However, the interview also makes clear his fundamental ignorance of the details of the Second World War before he began researching this book. He did not know that Britain began a strategic bombing campaign against Germany as early as 1939 which inevitably resulted in damage to civilian housing. He did not know about British preparations for chemical and biological warfare they thankfully never implemented. He doesn't even seem to be aware of the casual prejudices of pre-1939 European and American society which afflicted Jews, but in different ways many others (e.g., Catholics in the U.S. and Britain) as well.
Now, these are all things that someone who has read more deeply into the war than Baker had (before he started this book) would have known readily. But wipe that smirk off your face. Most people's knowledge of the war is pretty much just the way that Baker describes early in the interview:
I certainly felt I had an idea of World War II, and it's probably the idea that many people share: there was this insane aggressor, and there was really only one way to proceed in resisting him.
No mention there of the remilitarization of the Rhineland in 1936, the rape of Nanking in 1938, the French offensive into Germany in 1939, the Winter War of 1939-40, the Italian declaration of war in 1940, or the coup in Yugoslavia in 1941.
Nor is there any reason for ordinary people to take an interest in these arcane sectors of world history 1936-41. Unless, of course, one wants history to do something other than just be an account of events and experiences that occurred a long time ago. And here is where I think historians ought to be a little more understanding of Baker's personal experience.
One could argue that his book is a long indictment of the British political class. Their failure to back the enforcement of the Versailles treaty conditions during the 1930s, particularly in the Anglo-German Naval Agreement of 1935 and the Rhineland crisis of 1936, were large steps on the road to war. However, as Baker's book indicates, it's always very difficult to step outside one's own world and decision-makers face the same problem. There were no British politicians like Herr Hitler (working-class, uneducated, ex-private-soldier-and-criminal), and if there had been he would have been very much under the thumb of his backroom sponsors. It would be very easy for someone to believe what they wanted - Hitler would be controlled by generals and industrialists if he went too far.
Baker is better suited to dealing with the climate of appeasement than some polemicist roused to fury at what the world could have been spared if only our leaders had backbone. Baker recognizes that doubt exists, that we always have alternatives to wrestle with. From his interviews, it is clear that Baker is trying to re-open an old debate in the United States, that he is in an American tradition that is not at all forgotten, but which is often disrespected and disregarded by the Atlanticist historiography triumphant in the British and American media. And this explains a lot of the fury that its representatives have directed toward Baker's book.
Without doubt, when history appears on the American stage, it is generally deployed for a didactic purpose. Hitler's role is to serve as a moral lesson, usually one of the importance of standing up to bullies before they get too powerful. The whole edifice of American historical culture, as experienced by the non-historian, resembles J H Plumb's concept of "the Past" - a combination of fact and myth used to justify actions in the present. For an intelligent reader like Baker, the discovery that certain facts have been occluded create the emotional conditions for an overreaction.
How much does Baker's Human Smoke represent a foolhardy pacifism, and how much a genuinely American response to a foreign crisis?

◇ ◇ ◇

WORK TO COMPLETE
Which 1935 agreement does the commentary on Human Smoke name as one of the large steps on the road to war?

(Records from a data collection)

◇ ◇ ◇

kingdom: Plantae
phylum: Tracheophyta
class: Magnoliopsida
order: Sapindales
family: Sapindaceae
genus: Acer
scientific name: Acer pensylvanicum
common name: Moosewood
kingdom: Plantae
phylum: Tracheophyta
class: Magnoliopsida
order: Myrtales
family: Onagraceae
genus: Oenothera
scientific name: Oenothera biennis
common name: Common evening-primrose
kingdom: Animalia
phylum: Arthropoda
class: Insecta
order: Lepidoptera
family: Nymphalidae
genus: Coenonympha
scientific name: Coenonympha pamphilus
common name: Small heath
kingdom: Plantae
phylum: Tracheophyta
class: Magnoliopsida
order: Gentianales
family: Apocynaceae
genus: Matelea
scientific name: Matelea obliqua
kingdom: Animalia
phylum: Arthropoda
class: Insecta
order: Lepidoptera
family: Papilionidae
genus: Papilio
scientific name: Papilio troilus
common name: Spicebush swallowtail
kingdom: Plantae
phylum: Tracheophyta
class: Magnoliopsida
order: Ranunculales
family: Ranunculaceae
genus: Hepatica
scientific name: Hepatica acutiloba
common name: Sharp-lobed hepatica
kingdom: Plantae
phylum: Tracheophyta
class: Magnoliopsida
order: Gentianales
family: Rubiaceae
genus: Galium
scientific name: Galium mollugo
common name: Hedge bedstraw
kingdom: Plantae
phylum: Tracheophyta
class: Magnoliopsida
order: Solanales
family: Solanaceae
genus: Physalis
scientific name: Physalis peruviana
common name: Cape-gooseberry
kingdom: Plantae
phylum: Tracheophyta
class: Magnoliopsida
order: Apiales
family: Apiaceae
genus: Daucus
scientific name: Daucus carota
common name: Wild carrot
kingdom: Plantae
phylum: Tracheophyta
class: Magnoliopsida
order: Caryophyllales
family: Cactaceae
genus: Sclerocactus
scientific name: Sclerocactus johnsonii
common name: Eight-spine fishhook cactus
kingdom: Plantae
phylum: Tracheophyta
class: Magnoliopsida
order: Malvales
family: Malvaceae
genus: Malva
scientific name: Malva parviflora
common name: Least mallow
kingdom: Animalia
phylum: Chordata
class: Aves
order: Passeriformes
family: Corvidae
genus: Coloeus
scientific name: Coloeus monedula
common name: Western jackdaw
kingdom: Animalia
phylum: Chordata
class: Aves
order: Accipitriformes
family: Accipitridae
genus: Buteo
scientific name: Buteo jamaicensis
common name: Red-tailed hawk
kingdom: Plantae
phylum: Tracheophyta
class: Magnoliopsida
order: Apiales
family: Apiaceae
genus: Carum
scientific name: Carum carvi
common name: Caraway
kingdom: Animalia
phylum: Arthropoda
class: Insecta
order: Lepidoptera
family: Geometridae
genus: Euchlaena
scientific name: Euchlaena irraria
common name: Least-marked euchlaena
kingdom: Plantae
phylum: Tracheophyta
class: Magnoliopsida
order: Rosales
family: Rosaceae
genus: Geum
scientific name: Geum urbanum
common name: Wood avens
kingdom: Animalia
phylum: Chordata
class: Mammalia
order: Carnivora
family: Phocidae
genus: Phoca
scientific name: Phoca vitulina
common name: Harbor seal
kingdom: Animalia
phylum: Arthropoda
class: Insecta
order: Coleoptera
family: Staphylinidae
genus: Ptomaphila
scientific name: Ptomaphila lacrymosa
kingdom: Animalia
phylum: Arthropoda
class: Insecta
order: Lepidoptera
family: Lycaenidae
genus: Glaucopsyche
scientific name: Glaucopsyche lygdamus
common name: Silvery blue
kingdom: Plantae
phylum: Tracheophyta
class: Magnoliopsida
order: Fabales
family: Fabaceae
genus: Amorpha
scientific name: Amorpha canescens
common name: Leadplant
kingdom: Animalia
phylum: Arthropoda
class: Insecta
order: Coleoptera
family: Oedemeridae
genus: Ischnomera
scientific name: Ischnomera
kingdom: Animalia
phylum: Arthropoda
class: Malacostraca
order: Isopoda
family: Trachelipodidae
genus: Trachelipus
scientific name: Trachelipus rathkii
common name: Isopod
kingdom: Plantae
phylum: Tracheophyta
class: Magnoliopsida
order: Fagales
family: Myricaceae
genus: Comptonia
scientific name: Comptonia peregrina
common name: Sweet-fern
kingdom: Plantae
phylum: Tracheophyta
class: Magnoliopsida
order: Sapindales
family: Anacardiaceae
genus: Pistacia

◇ ◇ ◇

TASK RESPONSE
The Anglo-German Naval Agreement